Tax policy reveals a political party’s true colors – its priorities and who it advocates for provide unique insight into the party’s vision for the country. Is it a party that believes the tax code should be structured in a way that promotes upward mobility? Or is it one that focuses on protecting the wealthiest at the expense of those struggling to make ends meet?
In a year where Republicans have gone out of their way to promote ideas and policies that are antithetical to middle-class priorities, their tax bill, which was signed into law last week, is providing the clearest sign yet of whose side they are on.
Republicans passed a tax bill that would make home ownership more expensive, curb state and local property tax deductions for homeowners, gut the Affordable Care Act and add more money to the pockets of the rich by weakening the estate tax.

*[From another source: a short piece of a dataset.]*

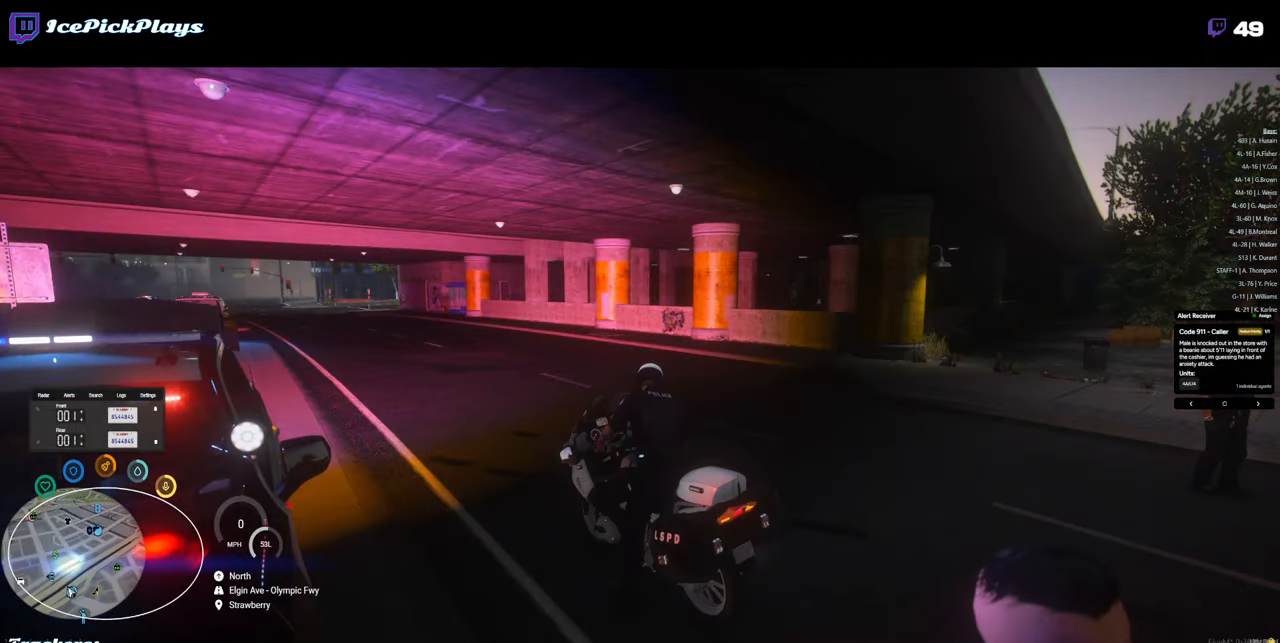
{"keys": [], "mouse": [], "events": []}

Evidently, the GOP has a penchant for dismantling vital resources like health care to pay for even more tax breaks for the “needy” 1 percent.
Included in this new law is an exemption for private jet owners from paying taxes on various services related to maintaining their planes – things like aircraft storage, maintenance, fueling, hiring of pilots and crew, flight planning and weather forecasting. As part of the new law, if you own a $20,000 car, you have to pay taxes on the cost of parking it in a garage; but if you own a $20 million jet, you can park it in the airport hangar tax-free.
This sort of favoritism toward the mega-rich should come as no surprise considering that American passengers already foot more than 90 percent of the bill for millionaire and billionaire high-end jet owners to fly around the country. In other words, middle class Americans stuck in the middle seat are left paying the bill.
Private aviation costs the Federal Aviation Administration more than $1 billion a year, yet wealthy CEOs and private jet owners contribute less than 1 percent into the FAA’s trust fund to pay for things like air traffic control operations. The difference is made up by taxpayers like you and me in the form of 14 different taxes and fees we get hit with every time we buy a plane ticket.
This already-unfair funding makes the new private jet tax breaks particularly hard to stomach. Apparently if you own a home or a vehicle, you’re expected to pay taxes on the costs to maintain those things. But if you are a 1 percenter who can afford your own private jet, Republican senators think you deserve a freebie.
It is hard to defend the reasoning or explain the logic behind the new Republican-led law. No matter how you slice it, doing away with tax breaks that help the middle class pay for health care and buy homes so that billionaires can save a few bucks on their private jet maintenance costs is a slap in the face to every hardworking, tax-paying American.
Congressional Republicans claimed there was something for everyone in their tax cut bill, including the middle class. If they were serious about wanting to help all Americans, they should have restored the middle-class tax breaks for homeowners and drop giveaways like the gift they are giving to private jet owners.
Voters will be watching, especially the 99 percent who are being ignored, and every new tax break for the wealthy only makes their choice at the ballot box easier next November.
Becky Ogle, a longtime disability rights activist, is the former executive director of the Presidential Task Force on the Employment of Adults with Disabilities under President Bill Clinton and a former senior adviser on policy for the Department of Labor under President Barack Obama.